--- START ---

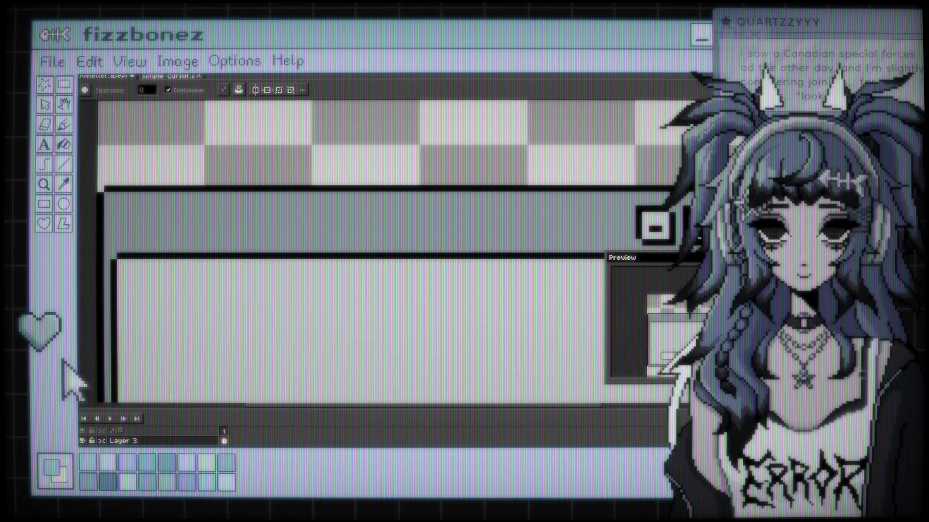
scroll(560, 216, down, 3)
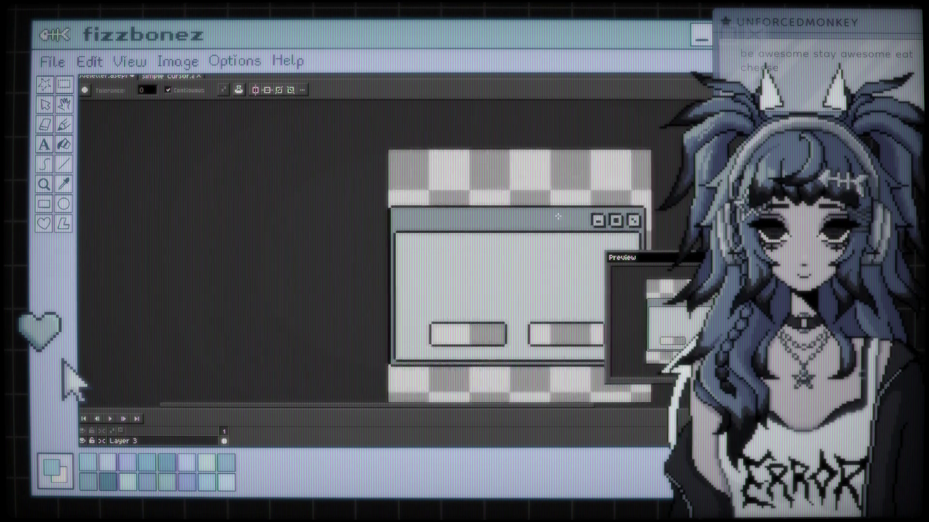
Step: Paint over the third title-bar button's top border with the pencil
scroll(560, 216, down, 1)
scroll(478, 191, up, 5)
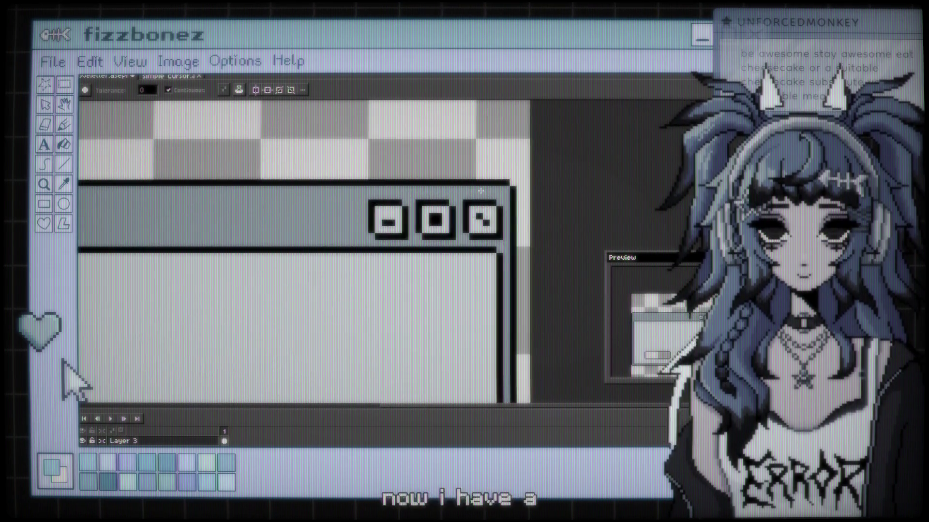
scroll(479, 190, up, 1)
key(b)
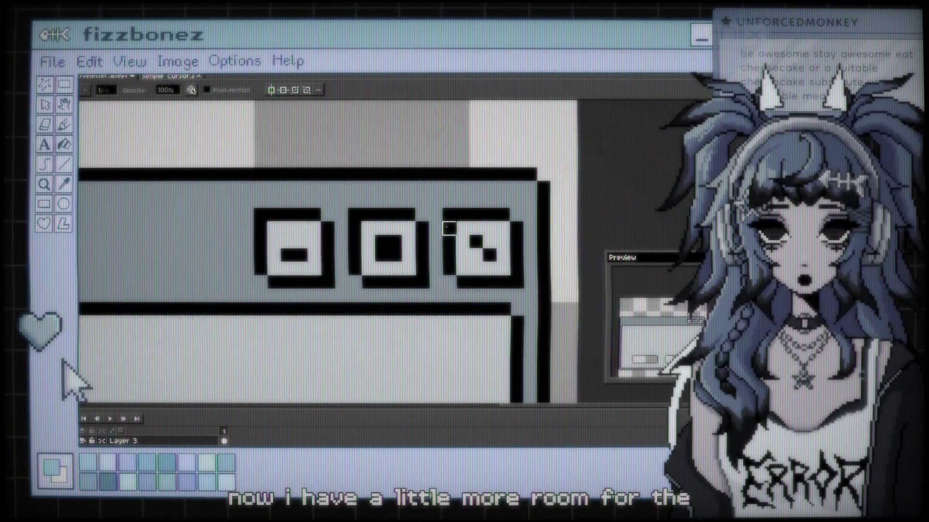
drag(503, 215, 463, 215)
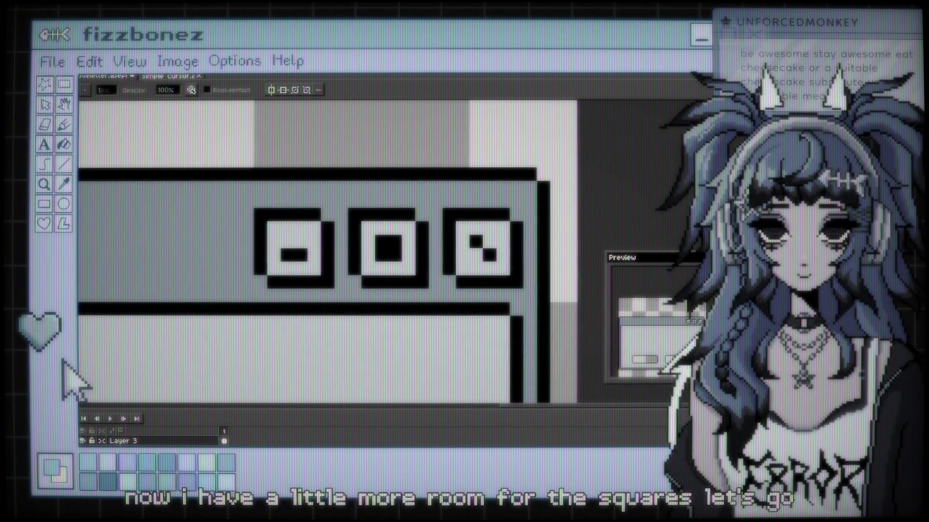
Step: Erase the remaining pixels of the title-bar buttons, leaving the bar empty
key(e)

--- END ---

__GOAL OF THE EXERCISE__. From the data above, copy each line where the string "down" appears.

__ANSWER__.
scroll(560, 216, down, 3)
scroll(560, 216, down, 1)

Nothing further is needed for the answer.